**Written task**
The reply should contain every line of the data, repeated exactly, and no pictures.

**Data records**

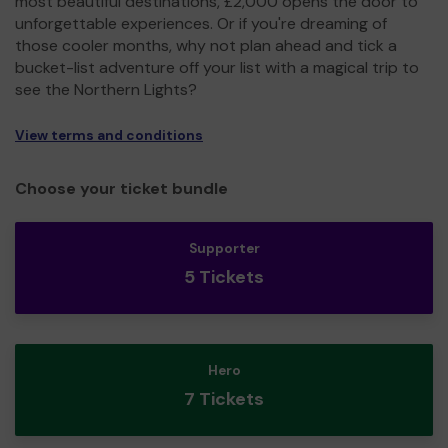
most beautiful destinations, £2,000 opens the door to
unforgettable experiences. Or if you're dreaming of
those cooler months, why not plan ahead and tick a
bucket-list adventure off your list with a magical trip to
see the Northern Lights?
View terms and conditions
Choose your ticket bundle
Supporter
5 Tickets
Hero
7 Tickets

**Result**
most beautiful destinations, £2,000 opens the door to
unforgettable experiences. Or if you're dreaming of
those cooler months, why not plan ahead and tick a
bucket-list adventure off your list with a magical trip to
see the Northern Lights?
View terms and conditions
Choose your ticket bundle
Supporter
5 Tickets
Hero
7 Tickets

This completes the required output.